> Task directions
Rewrite the text of the listing with "recensioni" changed to "valutazioni" everywhere it occurs, keeping everything else the same. Leave the pictures out of your version.

Given records below:

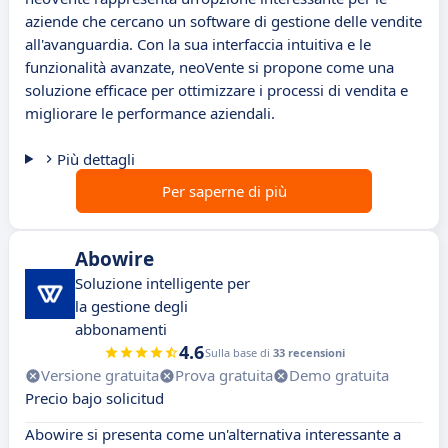
aziende che cercano un software di gestione delle vendite
all'avanguardia. Con la sua interfaccia intuitiva e le
funzionalità avanzate, neoVente si propone come una
soluzione efficace per ottimizzare i processi di vendita e
migliorare le performance aziendali.
Più dettagli
Per saperne di più
Abowire
Soluzione intelligente per
la gestione degli
abbonamenti
4.6
Sulla base di
33 recensioni
Versione gratuita
Prova gratuita
Demo gratuita
Precio bajo solicitud
Abowire si presenta come un'alternativa interessante a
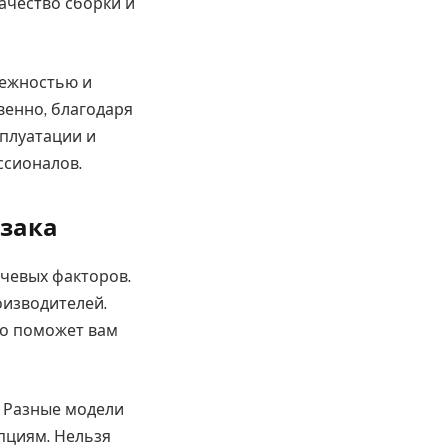
ачество сборки и
дежностью и
венно, благодаря
плуатации и
ссионалов.
езака
ючевых факторов.
оизводителей.
то поможет вам
. Разные модели
пциям. Нельзя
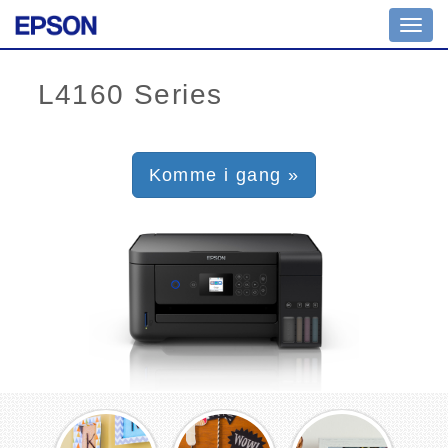
Toggl
navig
Komme i gang »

End of Given records.

> Exercise answer
aziende che cercano un software di gestione delle vendite
all'avanguardia. Con la sua interfaccia intuitiva e le
funzionalità avanzate, neoVente si propone come una
soluzione efficace per ottimizzare i processi di vendita e
migliorare le performance aziendali.
Più dettagli
Per saperne di più
Abowire
Soluzione intelligente per
la gestione degli
abbonamenti
4.6
Sulla base di
33 valutazioni
Versione gratuita
Prova gratuita
Demo gratuita
Precio bajo solicitud
Abowire si presenta come un'alternativa interessante a
ачество сборки и
дежностью и
венно, благодаря
плуатации и
ссионалов.
езака
ючевых факторов.
оизводителей.
то поможет вам
. Разные модели
пциям. Нельзя
Toggl
navig
Komme i gang »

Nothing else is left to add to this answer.